An interesting touch comes in the few RPG elements the game offers. Every so often, you come across two merchant droids that will sell you a variety of products. They sell supplies like health and ammunition, but you can also purchase weapons or weapon upgrades! Glitch has relatively useless guns in early levels as compared to the ones he uses as the game progresses. He's also fairly weak, but you can fix that by finding items that add more room to your life meter, a very cool touch. The only problem with these is that they are often hidden, or at least subtly out of view - one time I came across one by jumping into a crate completely by accident.
The level design is pretty good. You'll travel through mines, elevator shafts, boiler rooms, areas above-ground with a lot of machinery, and much more - oftentimes just within a single level. Occasionally you need to find a chip (which is really just a key) to progress, but you also get to solve some more innovative little puzzles by using your weapons. For example, one gun you find shoots peculiar razor-blades as ammunition, and the only way to get over a large gap in one room is to use this gun to slice the cords holding up some vents towards the ceiling. The vents come crashing down and create a bridge that you can safely walk across. I loved the little events like these. There are also some weird machines that allow you to take control of some kind of other robot from a distance. In one spot, the machine is located next to a huge window that shows a view of a room full of machinery and patrolling robots. The robot you take control of is in that room, and when you sacrifice the robot by diving into a chipset of one of the machines, it causes a series of explosions that you can then view gleefully behind the safety of the glass window.
The graphics in the game are quite solid. Environments are well-detailed, made up of smooth objects and sharp textures. Animation of Glitch and the other robots is very nice - animation is an important part in making any characters believable, and the game really made me despise those sneaky robot enemies.
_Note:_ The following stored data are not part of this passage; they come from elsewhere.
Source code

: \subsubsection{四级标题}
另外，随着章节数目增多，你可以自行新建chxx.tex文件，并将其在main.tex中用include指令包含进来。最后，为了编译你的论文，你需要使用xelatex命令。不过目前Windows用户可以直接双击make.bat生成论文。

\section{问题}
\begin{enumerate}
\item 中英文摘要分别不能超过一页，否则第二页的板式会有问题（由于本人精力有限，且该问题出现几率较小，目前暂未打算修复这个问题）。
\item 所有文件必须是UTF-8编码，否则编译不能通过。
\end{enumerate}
The only thing that really needs work is the lighting. While I enjoyed the lighting of certain areas, you'll have to rely on Glitch's flash-light for places shrouded in darkness. The flashlight casts a solid circle of light that just plain looks bad and doesn't help your vision a lot. Strafing is a big no-no when relying on your flashlight - I suffered an unfortunate number of deaths from slipping off into some water or lava. (Speaking of instant deaths - your health bar should be bigger, or there should be some kind of notification sound when you're close to death - far too many times have I died because I wasn't paying any attention to the tiny little bar in the top left of the screen.)
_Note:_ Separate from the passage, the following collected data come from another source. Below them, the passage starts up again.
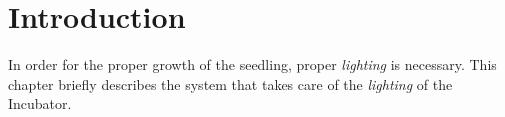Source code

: \documentclass[../../main]{subfiles}
\begin{document}
\section{Introduction} \label{sec:}

In order for the proper growth of the seedling, proper \emph{lighting} is necessary.
This chapter briefly describes the system that takes care of the \emph{lighting} of
the Incubator.
\end{document}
Sound is rather good. Music doesn't accompany you the entire time, but when it shows up it is rather catchy and works well. The voice-acting in the cut-scenes is good, too, and the game has some funny dialogue. Many of the robots love to offend those who find swearing offensive, and the only safe-guard for worried mothers is a quick, almost-pointless censoring bleep. I'm not even sure why it was implemented, honestly. Sound effects are fine, though; explosions are impressive enough, gunshots are loud and nice, and everything else seems to fit properly.
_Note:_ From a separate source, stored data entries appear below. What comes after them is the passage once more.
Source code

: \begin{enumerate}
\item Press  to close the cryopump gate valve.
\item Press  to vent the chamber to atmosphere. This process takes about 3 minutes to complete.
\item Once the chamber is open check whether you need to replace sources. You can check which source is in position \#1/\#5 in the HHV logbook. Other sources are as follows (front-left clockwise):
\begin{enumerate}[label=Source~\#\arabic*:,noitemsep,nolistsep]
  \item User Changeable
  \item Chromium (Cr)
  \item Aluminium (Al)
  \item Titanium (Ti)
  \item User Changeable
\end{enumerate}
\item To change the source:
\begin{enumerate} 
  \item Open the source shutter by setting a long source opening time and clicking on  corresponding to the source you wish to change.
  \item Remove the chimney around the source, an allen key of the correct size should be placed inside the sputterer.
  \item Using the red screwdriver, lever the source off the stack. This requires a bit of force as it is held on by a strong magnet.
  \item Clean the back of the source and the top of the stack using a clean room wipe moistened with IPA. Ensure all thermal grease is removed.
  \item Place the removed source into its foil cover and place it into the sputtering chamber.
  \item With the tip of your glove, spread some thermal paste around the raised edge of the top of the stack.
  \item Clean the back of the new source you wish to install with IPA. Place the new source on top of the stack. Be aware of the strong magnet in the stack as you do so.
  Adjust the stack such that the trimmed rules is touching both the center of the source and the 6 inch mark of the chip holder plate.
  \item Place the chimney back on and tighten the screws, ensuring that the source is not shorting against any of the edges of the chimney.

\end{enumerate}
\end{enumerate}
Glitch does borrow heavily from Halo, but it is a much different game. The storyline and basic feel of the game is much different, not to mention the setting and characters. But the gameplay is largely similar, in both the gunplay and vehicular, err, 'bot-slaughter. Some nice touches are here, though, in the RPG elements and clever little puzzles you must solve to progress. Even though the game is in the third-person, if you enjoy first-person shooters you will most likely enjoy Metal Arms. It's not exactly teeming with innovation, but it is fun enough to warrant at least a rental for those interested.